Workplace Norms for Men Help Keep Fertility Low in Japan

I have often mentioned the various elements of Japanese (and other East Asian, as well as Southern and Eastern European) cultures that help to keep fertility below replacement level. One of the key ingredients is gender inequality and a paper just out in Demographic Research highlights one aspect of this in Japan. Nobuko Nagase and Mary C. Brinton about "The gender division of labor and second births: Labor market institutions and fertility in Japan." The main point is that when both husband and wife work and have one child already, the likelihood of having a second child is lower if the husband/father is working long hours and cannot contribute to housework and child-care. Two children are a lot more work than just one, and if the wife is going to have to shoulder the entire burden, she is less likely to want to go for number two.

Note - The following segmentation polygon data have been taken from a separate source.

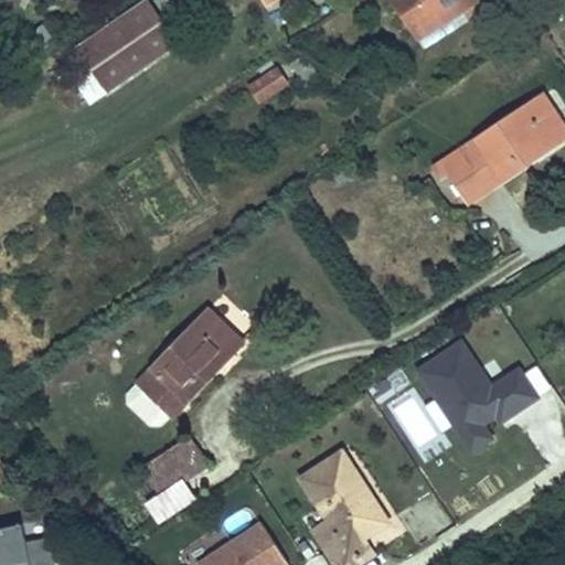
[(258,0),(269,17),(296,0),(258,0)]
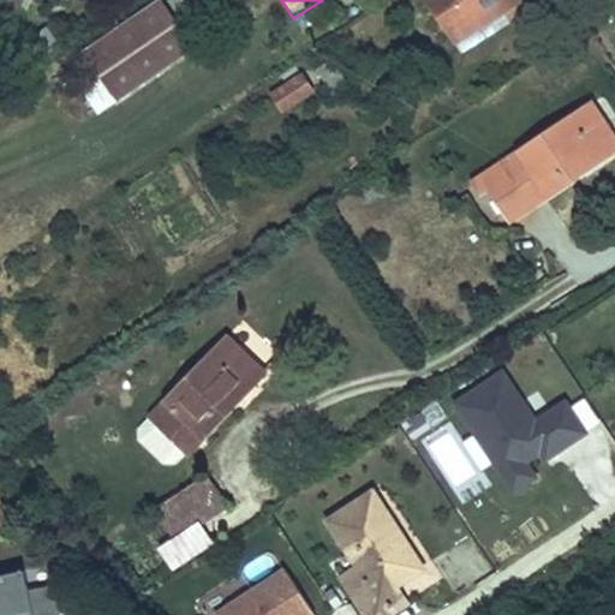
[(526,10),(520,0),(442,0),(428,10),(457,54),(526,10)]
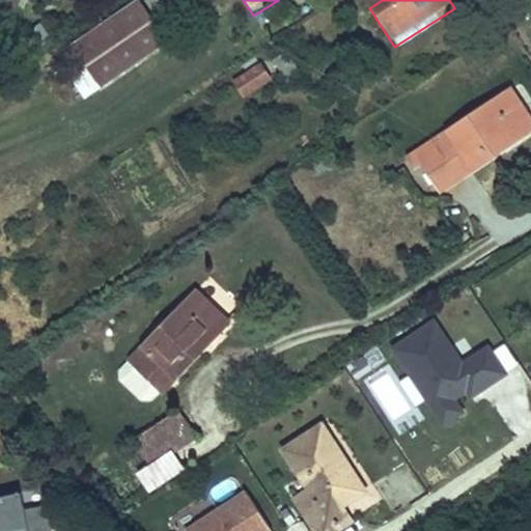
[(176,4),(154,21),(162,34),(187,18),(176,4)]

Numerous studies have documented the extremely low amount of time that Japanese men devote to housework and childcare (Feyrer, Sacerdote, and Stern 2008; Tsuya, Bumpass, and Choe 2000; Tsuya et al. 2013). According to the Japanese Cabinet Office’s 2014 White Paper on Children, Japanese fathers of preschool children spent an average of 1.07 hours per week on housework and childcare, compared to over two hours for fathers in France and the United Kingdom and over three hours in the United States, Germany, Sweden, and Norway.
To be sure, men are likely to work more hours than women in most societies, but in Japan this is reified in a way unlike in other countries:
This paper has focused on the Japanese employment system, a system of labor practices and work norms that continues to apply especially to male university graduates working in large firms. The system is based on an implicit contract between employer and employee in which the employer promises job security and future wage increases in exchange for employees’ high work commitment and willingness to work overtime and relocate when ordered to by the company. This package of employment practices is supported by Japanese Supreme Court rulings. The speed of promotion and the amount of future wage increases depend on the evaluations of managers, beginning in the early years of a man’s career and extending throughout his working life. A highly gendered division of labor at home is a rational response to this system, as it facilitates men’s ability to fully engage in the intra-company competition for promotion that characterizes the early career stage.
This is fine if women are stay-at-home moms, but many are not, and therein lies the clash between a society wanting men to work all the time and a society that would prefer women to transition to a second birth.